Long Standing Recognized Practice. A long standing recognized practice of a significant segment of the industry in which such individual was engaged.

    1. How long must a practice exist to be long standing? Section 530(e)(2)(C)(i) provides that a “long standing practice” cannot be construed as mandating a practice that has continued for more than 10 years.
    2. How much of the industry is a significant segment? Section 530(e)(2)(13) clarifies that twenty-five percent (25%) of the taxpayer’s industry is deemed to constitute a “significant segment” of the industry.” The legislative history to Section 530 notes that a lower percentage may constitute a “significant segment” depending on the facts and circumstances. In all cases, the IRS and the state cannot require the employer to show more than twenty-five percent (25%) to prove that a significant segment of the industry is using independent contractors.
    3. How is the “industry” defined?  Geography? In J & J Cab Service, Inc. v. U.S., 1995 WL 214326, 5 (1995) the Court accepted company’s use of surveys limited to its county of operation as a proper representation of its industry. Occupation?  Duties can define the occupation. The IRS, in TAM 9625002 found that bicycle and vehicles couriers were similar in that they were both couriers. The IRS looked to the task being accomplished.
    4. What does it mean to “rely” on a “long standing recognized practice? What if you learn of the practice before the IRS audit? In Beck v. U.S., 67 F. Supp.2d 567, 568 (D. S.C. 1998), the business was entitled to rely on its interviews with competitors as a basis for Section 530 relief. In Options for Senior America Corp. v. U.S. 11 F. Supp. 666, 669 (D. Md. 1998), a business that surveyed 20 of 30 competitors and found that 80% treated them as independent contractors. The business was allowed to rely on that as a reasonable basis for Section 530 relief.  What if you learn of the practice after the audit starts?  Facts learned after the audit started were not facts the taxpayer could have relied on. West Virginia Personnel Services, Inc. v. U.S., 78 A.F.T.R.2d 96-6600, 9 (1996).
    5. How can the business prove the “long standing practice?” Taxpayer’s testimony about his or her personal experience with industry; Workers’ testimony about their experience with other businesses in the industry; Affidavits from workers and competitors; Surveys of others in the industry, including competitors; or, expert testimony about the practices in the industry.

Other Reasonable Basis.  Can the business rely on professional advice as to how it can classify its workers? Usually yes, but it depends on the court.  In Smokey Mountain Secrets, Inc. v. U.S., 910 F. Supp. 1316, 1324-25 (E.D. Tenn. 1995), the court stated that “reliance upon the professional advice rendered by two CPAs… constitutes a reasonable basis for the employer having treated its tele-marketers and delivery persons as independent contractors.”  The court in U.S. v.
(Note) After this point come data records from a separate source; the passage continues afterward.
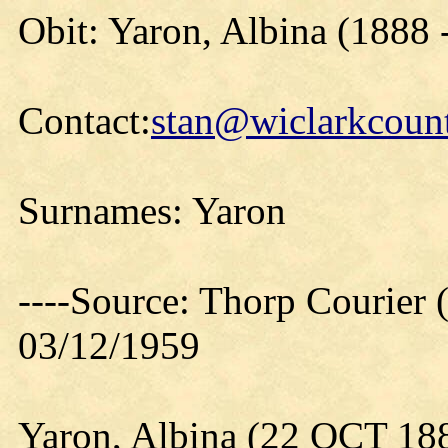
Obit: Yaron, Albina (1888 
Contact:
stan@wiclarkcount
Surnames: Yaron
----Source: Thorp Courier 
03/12/1959
Yaron, Albina (22 OCT 18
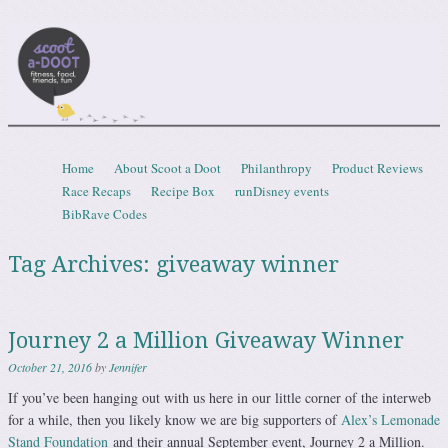
Scootadoot
fitness, food, friends, fun
Skip to content
Home
About Scoot a Doot
Philanthropy
Product Reviews
Menu
Race Recaps
Recipe Box
runDisney events
BibRave Codes
Tag Archives:
giveaway winner
Journey 2 a Million Giveaway Winner
October 21, 2016
by
Jennifer
If you’ve been hanging out with us here in our little corner of the interweb
for a while, then you likely know we are big supporters of
Alex’s Lemonade
Stand Foundation
and their annual September event, Journey 2 a Million.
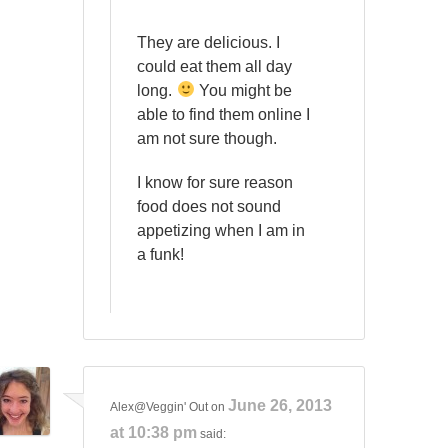
They are delicious. I
could eat them all day
long.
You might be
able to find them online I
am not sure though.
I know for sure reason
food does not sound
appetizing when I am in
a funk!
June 26, 2013
Alex@Veggin' Out
on
at 10:38 pm
said:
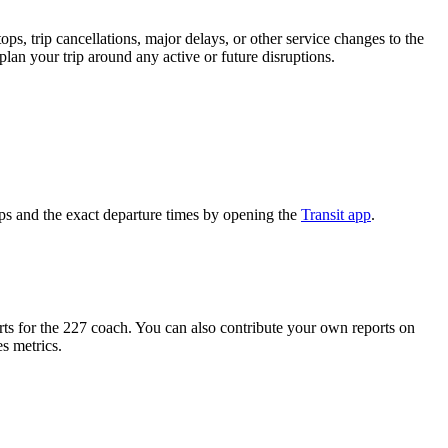
s, trip cancellations, major delays, or other service changes to the
plan your trip around any active or future disruptions.
s and the exact departure times by opening the
Transit app
.
s for the 227 coach. You can also contribute your own reports on
es metrics.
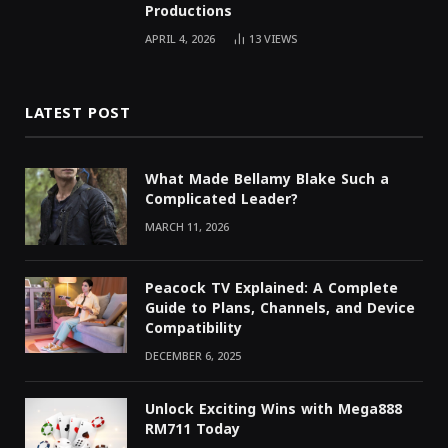
Productions
APRIL 4, 2026
13
VIEWS
LATEST POST
What Made Bellamy Blake Such a
Complicated Leader?
MARCH 11, 2026
Peacock TV Explained: A Complete
Guide to Plans, Channels, and Device
Compatibility
DECEMBER 6, 2025
Unlock Exciting Wins with Mega888
RM711 Today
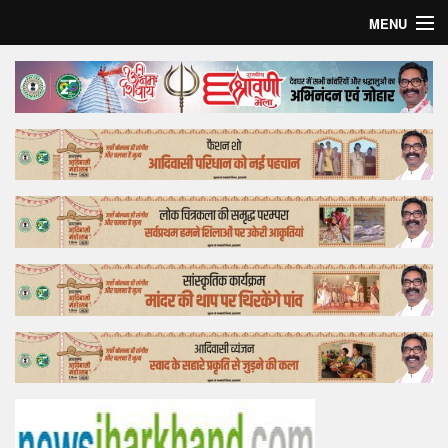
MENU
Home
Top Story
Bollywood
Business
Feature
Lifestyle
Offtrack
Tender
Arndt, 201 B.R. 853 (M.D. Fla. 1996) took the opposite position. It rejected reliance on professional advise as not meeting the requirements of technical advice . This seems like a bad decision. The court ignored the Supreme Court’s holding in U.S. v. Boyle, 469 U.S. 241, 251 (1985) and misconstrued Section 530’s exception for technical advice. Technical advice is one form of  reasonable basis, but it is not the standard for all advice. In Boles Trucking, Inc., 77 F.3d 236, 242 (8th Cir. 1996), the court noted that a taxpayer may rely on the advice of professionals, but it still has the burden of demonstrating that its reliance was reasonable.